What this exercise asks:
1. Answer these questions from the passage on God's ways, one line each:
(a) Which verse is cited for the saying that "the wisdom of this world is foolishness with God"?
(b) In the way of salvation, what is not tarnished even though sinful man is saved?
(c) When the speaker refers to the ways of God, toward whom are those ways meant?
2. Quote the passage on God's ways word for word, beginning at the words "Now look at" and ending after "mercy to us.".
3. In one to three sentences, explain why the passage on God's ways says God's ways must be ways of infinite wisdom.

=== Extracted text ===

1. The ways of God then are, first, ways of infinite wisdom. Indeed, they can be no other. How do we judge of the wisdom of man? By the words he speaks, but more especially by the actions he performs. The ways of God, therefore, must be ways of infinite wisdom, because he is the infinitely wise God. But his wisdom is diametrically opposite to our own. We read therefore, that "the wisdom of this world is foolishness with God," (1 Cor.3:19) and we read also that the wisdom of God is foolishness with the world. But though upon these ways the marks of infinite wisdom are stamped, yet the wisdom is such that they are out of the sight of man, until they are brought down into the scope of his spiritual vision, and the wisdom stamped upon and running through them is made known to his soul by divine teaching. In order to understand the wisdom of God's ways, we must ourselves be made a partaker of divine wisdom; as the apostle speaks, "But we have the mind of Christ." (1 Cor.2:16) Only, therefore, as we have the mind of Christ, and possess a measure of the wisdom from above, can we enter into the wisdom of the ways of God.


      Now look at the wisdom of the way of salvation. What a wise way it is! How stamped with the marks of infinite wisdom it is, that not a single attribute of God's justice should be tarnished, and yet that sinful man be saved; that justice should not suffer nor be diminished, and yet mercy have her full sway. But in order to enter into the wisdom of God in the way of salvation, we must have a measure of heavenly wisdom let down into our soul, so that we may see this wisdom of God in a mystery as it were with the eyes of God.


      2. But God's ways also are ways of infinite mercy. Of course, when I speak of the ways of God, I mean the ways of God towards his people. But this mercy, as stamped upon all the ways of God, is not for the most part evident in them until we come to see these ways laid open to our view, as full of mercy to us.

=== Provided material ===

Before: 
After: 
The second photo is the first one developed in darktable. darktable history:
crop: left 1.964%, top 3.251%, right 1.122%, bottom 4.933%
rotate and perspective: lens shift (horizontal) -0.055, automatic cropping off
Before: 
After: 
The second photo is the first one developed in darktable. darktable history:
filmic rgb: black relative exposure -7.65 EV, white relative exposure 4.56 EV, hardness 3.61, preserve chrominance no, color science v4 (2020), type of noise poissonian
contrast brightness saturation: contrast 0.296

===

Task-by-task answers:
1.
(a) 1 Cor. 3:19
(b) Not a single attribute of God's justice is tarnished.
(c) Toward his people.

2.
Now look at the wisdom of the way of salvation. What a wise way it is! How stamped with the marks of infinite wisdom it is, that not a single attribute of God's justice should be tarnished, and yet that sinful man be saved; that justice should not suffer nor be diminished, and yet mercy have her full sway. But in order to enter into the wisdom of God in the way of salvation, we must have a measure of heavenly wisdom let down into our soul, so that we may see this wisdom of God in a mystery as it were with the eyes of God.


      2. But God's ways also are ways of infinite mercy. Of course, when I speak of the ways of God, I mean the ways of God towards his people. But this mercy, as stamped upon all the ways of God, is not for the most part evident in them until we come to see these ways laid open to our view, as full of mercy to us.

3. God's ways must be ways of infinite wisdom because he is the infinitely wise God. The passage reasons that a man's wisdom is judged by his words and especially by his actions. In the same way, God's ways reflect his infinite wisdom.